• Required action: Read through the listing below and copy each line in which the word "right" occurs.

-- Raw data follows --

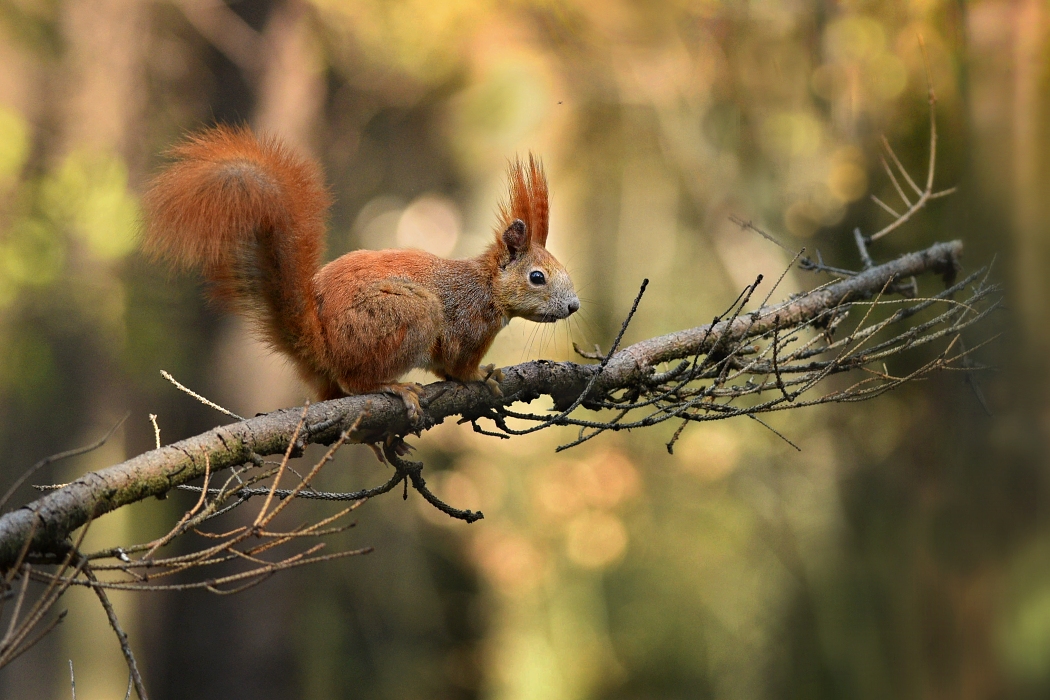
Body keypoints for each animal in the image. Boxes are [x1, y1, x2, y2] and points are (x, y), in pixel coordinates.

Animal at [142, 126, 579, 421]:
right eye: (537, 277)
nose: (574, 306)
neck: (486, 287)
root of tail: (323, 346)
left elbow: (444, 368)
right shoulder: (465, 324)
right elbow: (456, 366)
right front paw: (481, 374)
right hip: (408, 315)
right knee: (357, 383)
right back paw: (394, 386)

-- Raw data concluded --

• Finished exercise:
right eye: (537, 277)
right shoulder: (465, 324)
right elbow: (456, 366)
right front paw: (481, 374)
right hip: (408, 315)
right knee: (357, 383)
right back paw: (394, 386)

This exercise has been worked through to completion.